• **DESCRIPTION OF THE TASK**
Duplicate the entire listing below word for word, keeping every line unchanged.

• **Records from a dataset**
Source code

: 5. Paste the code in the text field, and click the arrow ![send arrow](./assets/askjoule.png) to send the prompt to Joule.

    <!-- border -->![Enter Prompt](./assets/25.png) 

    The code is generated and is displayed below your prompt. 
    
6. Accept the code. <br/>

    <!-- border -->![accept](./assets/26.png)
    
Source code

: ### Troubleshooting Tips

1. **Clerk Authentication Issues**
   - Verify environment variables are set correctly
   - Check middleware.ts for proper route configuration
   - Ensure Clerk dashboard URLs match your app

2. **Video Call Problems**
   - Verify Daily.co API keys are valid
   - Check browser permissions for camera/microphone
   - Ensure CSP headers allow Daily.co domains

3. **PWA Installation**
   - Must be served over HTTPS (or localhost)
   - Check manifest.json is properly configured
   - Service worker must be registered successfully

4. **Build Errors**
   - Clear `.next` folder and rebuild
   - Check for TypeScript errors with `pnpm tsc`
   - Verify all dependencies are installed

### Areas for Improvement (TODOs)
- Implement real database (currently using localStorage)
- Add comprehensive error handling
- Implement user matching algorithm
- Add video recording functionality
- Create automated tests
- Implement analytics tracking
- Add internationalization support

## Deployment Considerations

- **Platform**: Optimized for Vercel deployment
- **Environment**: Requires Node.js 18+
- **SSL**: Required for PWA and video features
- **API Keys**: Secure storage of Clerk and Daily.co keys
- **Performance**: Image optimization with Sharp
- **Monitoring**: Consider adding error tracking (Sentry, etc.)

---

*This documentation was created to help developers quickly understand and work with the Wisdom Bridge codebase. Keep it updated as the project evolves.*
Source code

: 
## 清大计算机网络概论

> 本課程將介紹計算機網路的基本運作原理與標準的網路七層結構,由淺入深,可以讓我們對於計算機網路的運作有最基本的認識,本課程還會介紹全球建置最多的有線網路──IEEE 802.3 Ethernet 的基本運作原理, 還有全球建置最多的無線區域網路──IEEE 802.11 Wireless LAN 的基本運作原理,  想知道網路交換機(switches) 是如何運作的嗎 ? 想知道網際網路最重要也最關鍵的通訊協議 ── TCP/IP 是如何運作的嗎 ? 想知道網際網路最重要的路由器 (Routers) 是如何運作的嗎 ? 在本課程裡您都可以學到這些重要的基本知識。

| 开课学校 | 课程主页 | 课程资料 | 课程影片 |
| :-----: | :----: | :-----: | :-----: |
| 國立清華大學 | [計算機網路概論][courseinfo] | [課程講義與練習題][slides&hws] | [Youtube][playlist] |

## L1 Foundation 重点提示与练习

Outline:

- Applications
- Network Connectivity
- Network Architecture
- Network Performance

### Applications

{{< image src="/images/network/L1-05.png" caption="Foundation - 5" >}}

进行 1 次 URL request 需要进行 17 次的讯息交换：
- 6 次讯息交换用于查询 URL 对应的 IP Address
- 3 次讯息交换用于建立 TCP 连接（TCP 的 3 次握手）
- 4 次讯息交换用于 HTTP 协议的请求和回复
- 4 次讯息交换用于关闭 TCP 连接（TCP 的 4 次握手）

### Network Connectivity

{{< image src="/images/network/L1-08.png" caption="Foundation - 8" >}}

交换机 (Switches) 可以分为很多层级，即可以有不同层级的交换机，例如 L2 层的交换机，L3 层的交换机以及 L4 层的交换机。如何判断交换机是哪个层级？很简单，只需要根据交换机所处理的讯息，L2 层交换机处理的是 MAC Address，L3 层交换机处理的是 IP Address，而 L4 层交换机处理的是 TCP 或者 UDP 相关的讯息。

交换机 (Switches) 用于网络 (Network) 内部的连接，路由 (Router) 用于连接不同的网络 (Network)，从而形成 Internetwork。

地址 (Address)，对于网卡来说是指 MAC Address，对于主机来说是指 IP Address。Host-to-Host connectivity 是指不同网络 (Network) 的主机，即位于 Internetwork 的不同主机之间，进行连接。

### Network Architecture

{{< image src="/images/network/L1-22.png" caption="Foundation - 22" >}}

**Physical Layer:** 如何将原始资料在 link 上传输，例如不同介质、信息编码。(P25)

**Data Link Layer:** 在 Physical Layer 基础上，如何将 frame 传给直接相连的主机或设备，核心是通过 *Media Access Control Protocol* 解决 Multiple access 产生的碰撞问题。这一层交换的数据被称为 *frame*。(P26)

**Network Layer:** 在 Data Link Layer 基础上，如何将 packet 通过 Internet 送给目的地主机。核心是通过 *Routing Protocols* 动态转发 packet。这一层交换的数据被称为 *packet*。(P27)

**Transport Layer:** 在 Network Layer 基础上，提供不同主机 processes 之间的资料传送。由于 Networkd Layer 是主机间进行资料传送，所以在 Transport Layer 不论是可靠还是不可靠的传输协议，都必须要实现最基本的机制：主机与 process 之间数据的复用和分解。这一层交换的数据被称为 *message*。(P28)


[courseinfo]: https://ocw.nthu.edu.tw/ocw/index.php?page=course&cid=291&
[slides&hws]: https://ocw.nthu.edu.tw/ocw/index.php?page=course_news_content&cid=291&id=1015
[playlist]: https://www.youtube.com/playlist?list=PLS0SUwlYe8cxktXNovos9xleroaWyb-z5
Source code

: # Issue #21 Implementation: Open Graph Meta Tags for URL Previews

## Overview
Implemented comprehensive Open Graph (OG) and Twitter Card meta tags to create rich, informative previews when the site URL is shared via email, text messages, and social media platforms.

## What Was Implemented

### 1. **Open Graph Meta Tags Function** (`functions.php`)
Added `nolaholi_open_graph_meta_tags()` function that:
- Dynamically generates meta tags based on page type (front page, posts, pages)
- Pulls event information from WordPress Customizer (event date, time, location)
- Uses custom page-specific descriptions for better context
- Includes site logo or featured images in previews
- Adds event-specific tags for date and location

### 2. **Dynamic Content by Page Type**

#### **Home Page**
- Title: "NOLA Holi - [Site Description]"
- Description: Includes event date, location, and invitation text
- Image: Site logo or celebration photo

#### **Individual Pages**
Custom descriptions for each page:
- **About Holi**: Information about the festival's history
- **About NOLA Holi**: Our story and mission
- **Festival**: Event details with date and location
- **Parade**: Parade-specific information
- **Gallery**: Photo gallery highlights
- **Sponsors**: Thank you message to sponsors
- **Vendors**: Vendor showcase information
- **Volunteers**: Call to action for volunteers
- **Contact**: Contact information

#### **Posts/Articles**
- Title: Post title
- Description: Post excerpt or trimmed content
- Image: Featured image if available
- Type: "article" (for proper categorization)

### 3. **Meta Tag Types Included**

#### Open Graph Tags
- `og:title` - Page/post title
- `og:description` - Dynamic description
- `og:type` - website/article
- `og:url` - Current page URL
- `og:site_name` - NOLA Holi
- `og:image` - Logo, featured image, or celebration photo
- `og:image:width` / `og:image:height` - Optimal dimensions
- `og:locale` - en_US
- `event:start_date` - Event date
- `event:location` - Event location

• **TASK RESPONSE**
Source code

: 5. Paste the code in the text field, and click the arrow ![send arrow](./assets/askjoule.png) to send the prompt to Joule.

    <!-- border -->![Enter Prompt](./assets/25.png) 

    The code is generated and is displayed below your prompt. 
    
6. Accept the code. <br/>

    <!-- border -->![accept](./assets/26.png)
    
Source code

: ### Troubleshooting Tips

1. **Clerk Authentication Issues**
   - Verify environment variables are set correctly
   - Check middleware.ts for proper route configuration
   - Ensure Clerk dashboard URLs match your app

2. **Video Call Problems**
   - Verify Daily.co API keys are valid
   - Check browser permissions for camera/microphone
   - Ensure CSP headers allow Daily.co domains

3. **PWA Installation**
   - Must be served over HTTPS (or localhost)
   - Check manifest.json is properly configured
   - Service worker must be registered successfully

4. **Build Errors**
   - Clear `.next` folder and rebuild
   - Check for TypeScript errors with `pnpm tsc`
   - Verify all dependencies are installed

### Areas for Improvement (TODOs)
- Implement real database (currently using localStorage)
- Add comprehensive error handling
- Implement user matching algorithm
- Add video recording functionality
- Create automated tests
- Implement analytics tracking
- Add internationalization support

## Deployment Considerations

- **Platform**: Optimized for Vercel deployment
- **Environment**: Requires Node.js 18+
- **SSL**: Required for PWA and video features
- **API Keys**: Secure storage of Clerk and Daily.co keys
- **Performance**: Image optimization with Sharp
- **Monitoring**: Consider adding error tracking (Sentry, etc.)

---

*This documentation was created to help developers quickly understand and work with the Wisdom Bridge codebase. Keep it updated as the project evolves.*
Source code

: 
## 清大计算机网络概论

> 本課程將介紹計算機網路的基本運作原理與標準的網路七層結構,由淺入深,可以讓我們對於計算機網路的運作有最基本的認識,本課程還會介紹全球建置最多的有線網路──IEEE 802.3 Ethernet 的基本運作原理, 還有全球建置最多的無線區域網路──IEEE 802.11 Wireless LAN 的基本運作原理,  想知道網路交換機(switches) 是如何運作的嗎 ? 想知道網際網路最重要也最關鍵的通訊協議 ── TCP/IP 是如何運作的嗎 ? 想知道網際網路最重要的路由器 (Routers) 是如何運作的嗎 ? 在本課程裡您都可以學到這些重要的基本知識。

| 开课学校 | 课程主页 | 课程资料 | 课程影片 |
| :-----: | :----: | :-----: | :-----: |
| 國立清華大學 | [計算機網路概論][courseinfo] | [課程講義與練習題][slides&hws] | [Youtube][playlist] |

## L1 Foundation 重点提示与练习

Outline:

- Applications
- Network Connectivity
- Network Architecture
- Network Performance

### Applications

{{< image src="/images/network/L1-05.png" caption="Foundation - 5" >}}

进行 1 次 URL request 需要进行 17 次的讯息交换：
- 6 次讯息交换用于查询 URL 对应的 IP Address
- 3 次讯息交换用于建立 TCP 连接（TCP 的 3 次握手）
- 4 次讯息交换用于 HTTP 协议的请求和回复
- 4 次讯息交换用于关闭 TCP 连接（TCP 的 4 次握手）

### Network Connectivity

{{< image src="/images/network/L1-08.png" caption="Foundation - 8" >}}

交换机 (Switches) 可以分为很多层级，即可以有不同层级的交换机，例如 L2 层的交换机，L3 层的交换机以及 L4 层的交换机。如何判断交换机是哪个层级？很简单，只需要根据交换机所处理的讯息，L2 层交换机处理的是 MAC Address，L3 层交换机处理的是 IP Address，而 L4 层交换机处理的是 TCP 或者 UDP 相关的讯息。

交换机 (Switches) 用于网络 (Network) 内部的连接，路由 (Router) 用于连接不同的网络 (Network)，从而形成 Internetwork。

地址 (Address)，对于网卡来说是指 MAC Address，对于主机来说是指 IP Address。Host-to-Host connectivity 是指不同网络 (Network) 的主机，即位于 Internetwork 的不同主机之间，进行连接。

### Network Architecture

{{< image src="/images/network/L1-22.png" caption="Foundation - 22" >}}

**Physical Layer:** 如何将原始资料在 link 上传输，例如不同介质、信息编码。(P25)

**Data Link Layer:** 在 Physical Layer 基础上，如何将 frame 传给直接相连的主机或设备，核心是通过 *Media Access Control Protocol* 解决 Multiple access 产生的碰撞问题。这一层交换的数据被称为 *frame*。(P26)

**Network Layer:** 在 Data Link Layer 基础上，如何将 packet 通过 Internet 送给目的地主机。核心是通过 *Routing Protocols* 动态转发 packet。这一层交换的数据被称为 *packet*。(P27)

**Transport Layer:** 在 Network Layer 基础上，提供不同主机 processes 之间的资料传送。由于 Networkd Layer 是主机间进行资料传送，所以在 Transport Layer 不论是可靠还是不可靠的传输协议，都必须要实现最基本的机制：主机与 process 之间数据的复用和分解。这一层交换的数据被称为 *message*。(P28)


[courseinfo]: https://ocw.nthu.edu.tw/ocw/index.php?page=course&cid=291&
[slides&hws]: https://ocw.nthu.edu.tw/ocw/index.php?page=course_news_content&cid=291&id=1015
[playlist]: https://www.youtube.com/playlist?list=PLS0SUwlYe8cxktXNovos9xleroaWyb-z5
Source code

: # Issue #21 Implementation: Open Graph Meta Tags for URL Previews

## Overview
Implemented comprehensive Open Graph (OG) and Twitter Card meta tags to create rich, informative previews when the site URL is shared via email, text messages, and social media platforms.

## What Was Implemented

### 1. **Open Graph Meta Tags Function** (`functions.php`)
Added `nolaholi_open_graph_meta_tags()` function that:
- Dynamically generates meta tags based on page type (front page, posts, pages)
- Pulls event information from WordPress Customizer (event date, time, location)
- Uses custom page-specific descriptions for better context
- Includes site logo or featured images in previews
- Adds event-specific tags for date and location

### 2. **Dynamic Content by Page Type**

#### **Home Page**
- Title: "NOLA Holi - [Site Description]"
- Description: Includes event date, location, and invitation text
- Image: Site logo or celebration photo

#### **Individual Pages**
Custom descriptions for each page:
- **About Holi**: Information about the festival's history
- **About NOLA Holi**: Our story and mission
- **Festival**: Event details with date and location
- **Parade**: Parade-specific information
- **Gallery**: Photo gallery highlights
- **Sponsors**: Thank you message to sponsors
- **Vendors**: Vendor showcase information
- **Volunteers**: Call to action for volunteers
- **Contact**: Contact information

#### **Posts/Articles**
- Title: Post title
- Description: Post excerpt or trimmed content
- Image: Featured image if available
- Type: "article" (for proper categorization)

### 3. **Meta Tag Types Included**

#### Open Graph Tags
- `og:title` - Page/post title
- `og:description` - Dynamic description
- `og:type` - website/article
- `og:url` - Current page URL
- `og:site_name` - NOLA Holi
- `og:image` - Logo, featured image, or celebration photo
- `og:image:width` / `og:image:height` - Optimal dimensions
- `og:locale` - en_US
- `event:start_date` - Event date
- `event:location` - Event location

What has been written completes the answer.